How to stay sane and shut out toxicity in a time of polarisation

One way of self-care is to recognise the ways in which digital rhetorical devices will be used to silence and intimidate. (Photo: Getty Images)

The current state of politics in the country is probably the most polarised and disruptive it has ever been in this century. As the protests pockmark the landscape of the country, with the young on the forefront, offering the last line of defence against a government overtaking constitutional provisions and rights, the digital fallout is quite intense. It is inevitable that we find ourselves engaged, angry, exhausted at the deaf ears that our arguments and conversations fall on. No matter which side we fall on, there is no denying that we are frustrated — either about the liberal politics that questions the naturalisation of a Hindu nation, or about the unapologetic fundamentalism that sees human life and dignity as disposable in the quest of militant nationalism.

These debates are not going to be resolved in the shouting matches online. We are not going to find resolutions to these fundamental ideological divisions with emojis. So, as we rage and subscribe to the outrage express that is the social web, it is important to remember the feminists call that “self-care is a political act”, and ensure that we are not being sucked into the vortex of hatred, anger, and grief that our social media feeds can often become in times like these. One way of self-care is to recognise the ways in which digital rhetorical devices will be used to silence and intimidate. Perhaps, the most insidious and aggravating form of political debates online is gaslighting. It doesn’t need a high level of sophistry but is manipulative enough to make the victim of an incident question their own memory, perception, and sanity as they express the pain of a trauma. Every time there will be an expression of pain or a recounting of the violence, there will be people who question, push back, seek to invalidate, or demand proof only to dismiss the voice that is struggling to make itself heard. The person shall be called paranoid, named a liar, and countered with facts and histories that have nothing to do with their story, but made to believe that there is a direct correlation.

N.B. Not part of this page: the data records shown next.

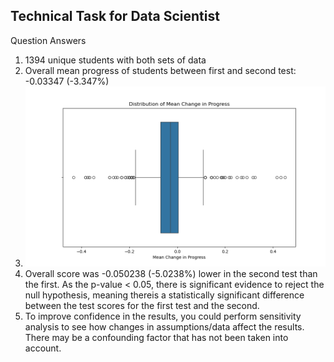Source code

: ## Technical Task for Data Scientist

Question Answers
1. 1394 unique students with both sets of data
2. Overall mean progress of students between first and second test: -0.03347 (-3.347%)
3. ![](working/distribution.png)
4. Overall score was -0.050238 (-5.0238%) lower in the second test than the first. As the p-value < 0.05, there is significant evidence to reject the null hypothesis, meaning thereis a statistically significant difference between the test scores for the first test and the second.
5. To improve confidence in the results, you could perform sensitivity analysis to see how changes in assumptions/data affect the results. There may be a confounding factor that has not been taken into account.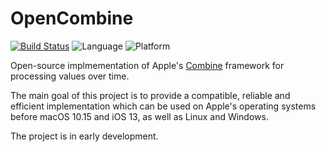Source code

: # OpenCombine
[![Build Status](https://travis-ci.org/broadwaylamb/OpenCombine.svg?branch=master)](https://travis-ci.org/broadwaylamb/OpenCombine)
![Language](https://img.shields.io/badge/Swift-5.1-orange.svg)
![Platform](https://img.shields.io/badge/platform-Linux%20%7C%20macOS%20%7C%20iOS%20%7C%20watchOS%20%7C%20tvOS-lightgrey.svg)

Open-source implmementation of Apple's [Combine](https://developer.apple.com/documentation/combine) framework for processing values over time.

The main goal of this project is to provide a compatible, reliable and efficient implementation which can be used on Apple's operating systems before macOS 10.15 and iOS 13, as well as Linux and Windows.

The project is in early development.
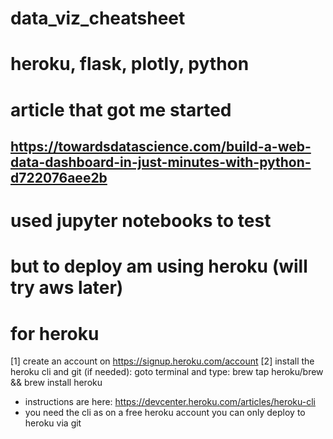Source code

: # data_viz_cheatsheet

# heroku, flask, plotly, python

# article that got me started
## https://towardsdatascience.com/build-a-web-data-dashboard-in-just-minutes-with-python-d722076aee2b

# used jupyter notebooks to test

# but to deploy am using heroku (will try aws later)

# for heroku
[1] create an account on https://signup.heroku.com/account
[2] install the heroku cli and git (if needed): goto terminal and type: brew tap heroku/brew && brew install heroku
* instructions are here: https://devcenter.heroku.com/articles/heroku-cli
* you need the cli as on a free heroku account you can only deploy to heroku via git
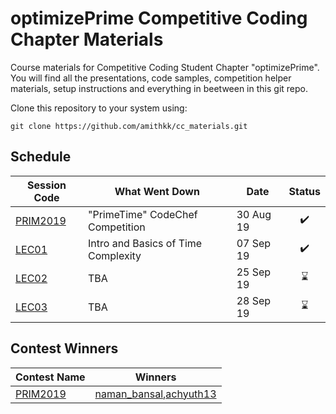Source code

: # optimizePrime Competitive Coding Chapter Materials

Course materials for Competitive Coding Student Chapter "optimizePrime". You will find all the presentations, code samples, competition helper materials, setup instructions and everything in beetween in this git repo.

Clone this repository to your system using:

`git clone https://github.com/amithkk/cc_materials.git`

## Schedule 


| Session Code                                  | What Went Down                      | Date      |       Status       |
|-----------------------------------------------|-------------------------------------|-----------|:------------------:|
| [PRIM2019](https://www.codechef.com/PRIM2019) | "PrimeTime" CodeChef Competition    | 30 Aug 19 | :heavy_check_mark: |
| [LEC01](LEC01)                                | Intro and Basics of Time Complexity | 07 Sep 19 | :heavy_check_mark: |
| [LEC02](LEC02)                                | TBA                                 | 25 Sep 19 |     :hourglass:    |
| [LEC03](LEC03)                                | TBA                                 | 28 Sep 19 |     :hourglass:    |



## Contest Winners

| Contest Name                                  | Winners                                                                                                            |
|-----------------------------------------------|--------------------------------------------------------------------------------------------------------------------|
| [PRIM2019](https://www.codechef.com/PRIM2019) | [naman_bansal](https://www.codechef.com/users/naman_bansal),[achyuth13](https://www.codechef.com/users/achyuth13)  |
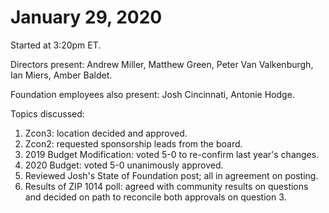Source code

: January 29, 2020
=================================

Started at 3:20pm ET.

Directors present: Andrew Miller, Matthew Green, Peter Van Valkenburgh, Ian Miers, Amber Baldet.

Foundation employees also present: Josh Cincinnati, Antonie Hodge.

Topics discussed:

1. Zcon3: location decided and approved. 
2. Zcon2: requested sponsorship leads from the board.
3. 2019 Budget Modification: voted 5-0 to re-confirm last year's changes.
4. 2020 Budget: voted 5-0 unanimously approved.
5. Reviewed Josh's State of Foundation post; all in agreement on posting.
6. Results of ZIP 1014 poll: agreed with community results on questions and decided on path to reconcile both approvals on question 3.
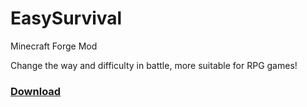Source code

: # EasySurvival

Minecraft Forge Mod

Change the way and difficulty in battle, more suitable for RPG games!

### [Download](https://www.curseforge.com/minecraft/mc-mods/easysurvival)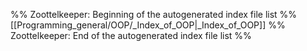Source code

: %% Zoottelkeeper: Beginning of the autogenerated index file list  %%
 [[Programming_general/OOP/_Index_of_OOP|_Index_of_OOP]]
%% Zoottelkeeper: End of the autogenerated index file list  %%
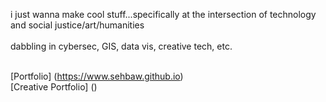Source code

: i just wanna make cool stuff...specifically at the intersection of technology and social justice/art/humanities<br>
<br>
dabbling in cybersec, GIS, data vis, creative tech, etc. 

<br> [Portfolio] (https://www.sehbaw.github.io)
<br> [Creative Portfolio] ()
<!---
sehbaw/sehbaw is a ✨ special ✨ repository because its `README.md` (this file) appears on your GitHub profile.
You can click the Preview link to take a look at your changes.
--->
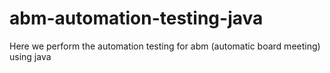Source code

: # abm-automation-testing-java
Here we perform the automation testing for abm (automatic board meeting) using java 
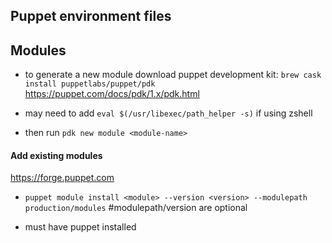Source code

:  ## Puppet environment files

  ## Modules

- to generate a new module download puppet development kit: `brew cask install puppetlabs/puppet/pdk`
    https://puppet.com/docs/pdk/1.x/pdk.html

* may need to add `eval $(/usr/libexec/path_helper -s)` if using zshell

- then run `pdk new module <module-name>`


 #### Add existing modules
https://forge.puppet.com

- `puppet module install <module> --version <version> --modulepath production/modules` #modulepath/version are optional
* must have puppet installed
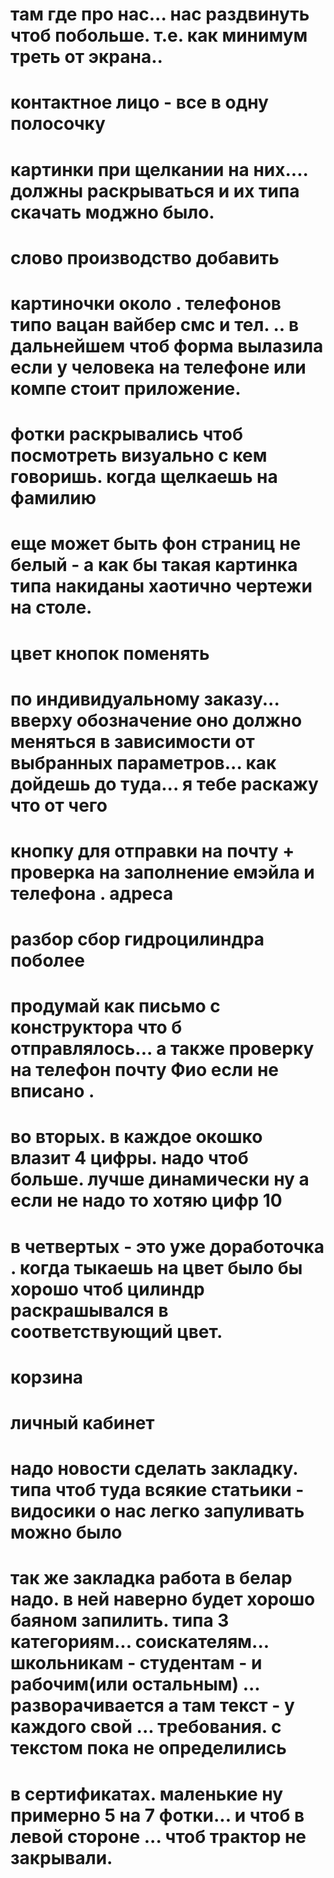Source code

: <!-- # 2 по продукции только сказал чтоб сбоку было такая панелька... типо дерева... -->
<!-- # 3 по продукции еще лучше если они не картинками как сейчас - а списком чтоб были... -->
<!-- # в креплении штока - гильзы. последний пункт добавить. типа сам клиент чтоб писал если нечего не подошдо или чтото необычное хочет -->
<!-- # кубик чтоб крутился сам через секунд 5-10 -->
<!-- # в применяемости по видам техники - Донецкий экскаватор убрать... - -->

<!-- TODO -->
<!-- # по странице о предприятии тоже как то пустовато. надо чтото увеличить. чтоб не было пустых пробелов -->
<!-- # Распределительная компания в РБ ООО "ТехнокомплектТрейд" не красиво ООО перенеси -->
# там где про нас... нас раздвинуть чтоб побольше. т.е. как минимум треть от экрана..
# контактное лицо  - все в одну полосочку
<!-- # на главной кароче . во первых как то пустовато. сделай больше кубик и цилиндр может быть крупнее шрифт -->
# картинки при щелкании на них.... должны раскрываться и их типа скачать моджно было.
<!-- # слоганн крупнее жирнее - чтоб в глаза бросался. -->
# слово производство добавить
# картиночки около . телефонов типо вацан вайбер смс и тел. .. в дальнейшем чтоб форма вылазила если у человека на телефоне или компе стоит приложение.
# фотки раскрывались чтоб посмотреть визуально с кем говоришь. когда щелкаешь на фамилию
# еще может быть фон страниц не белый - а как бы такая картинка типа накиданы хаотично чертежи на столе.
# цвет кнопок поменять

<!-- `Конструктор -->
<!-- # вообщем когда переходишь на товары. надо чтоб сразу был конструктор -->
<!-- # незабывай в конструкторе последние пункты типа опишите сами что надо . если не нашли проушину крышку из предложеных -->
<!-- # в третьих. там где крестики очистить у бонок и штуцеров поменять на кнопку очистить красную такую же как и в проушинах. и крышках задних -->
# по индивидуальному заказу... вверху обозначение оно должно меняться в зависимости от выбранных параметров... как дойдешь до туда... я тебе раскажу что от чего
# кнопку для отправки на почту + проверка на заполнение емэйла и телефона . адреса
# разбор сбор гидроцилиндра поболее
<!-- # по конструктору есть замечания. во первых убрать ограничения на то что водятся только цифры. кароче надо чтоб и буквы работали. -->
# продумай как письмо с конструктора что б отправлялось... а также проверку на телефон почту Фио  если не вписано .
# во вторых. в каждое окошко влазит 4 цифры. надо чтоб больше. лучше динамически ну а если не надо то хотяю цифр 10
# в четвертых - это уже доработочка . когда тыкаешь на цвет было бы хорошо чтоб цилиндр раскрашывался в соответствующий цвет.

<!-- ! Новые раздеды -->
# корзина
# личный кабинет
# надо новости сделать закладку. типа чтоб туда всякие статьики - видосики о нас легко запуливать можно было
# так же закладка работа в белар надо. в ней наверно будет хорошо баяном запилить. типа 3 категориям... соискателям... школьникам - студентам - и рабочим(или остальным) ... разворачивается а там текст - у каждого свой ... требования. с текстом пока не определились

# в сертификатах. маленькие ну примерно 5 на 7 фотки... и чтоб в левой стороне ... чтоб трактор не закрывали.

Gaslighting is toxic because it doesn’t just produce counter-narratives or different sides of the story, but questions the voice and experience of the person as stable or dependable. Trolls who engage in gaslighting end up digging personal histories, find other narratives that do not negate but deflect the main message of the persons, and also unleash viral abuse that makes the person believe that they might be wrong to even perceive an event as traumatic, let alone experience it. This is a tactic that has been used in digital online spaces against women for many years now, and in these protests in India, we see it being deployed against multiple protesting and dissenting voices.

There are three effective ways of stopping gaslighting: First, Step up. When you see somebody being gaslighted, do not bear silent testimony. Don’t just slide into their DMs to offer them support. Stand up in public and push back against the perpetrators, while continually focusing on the key story.

Second, learn to recognise “whataboutery” and “whatiffery” — they are both hyperlinked digital conditions where the main story is immediately buried under arguments that take the form of “what about X?” where X might have nothing to do with the story at hand, or offering hypotheses which deny the material reality of things as they are and engage in rhetoric fancy. They seek to confuse and dilute the message of the original voice and create an imagined history of guilt and culpability which has no bearing on the now.

And the third is to stop feeding trolls. There will be people — sometimes friends and family — who will take pleasure in watching you explode into an outrage. They know exactly how to trigger you into rage, and point out inconsistencies in your personal life to make you feel a fool. Tempting as it might be, avoid engaging with them. In fact, block and mute them if needed. They are not there to have a dialogue, they are there to make a spectacle of you, and you don’t need them on your channels.

There are many handy lists to keep yourself safe when engaging in these protests. But it is important to remember that the protests continue in our digital world and we need to start creating a manual of how to keep ourselves safe and sane in digital spaces as well.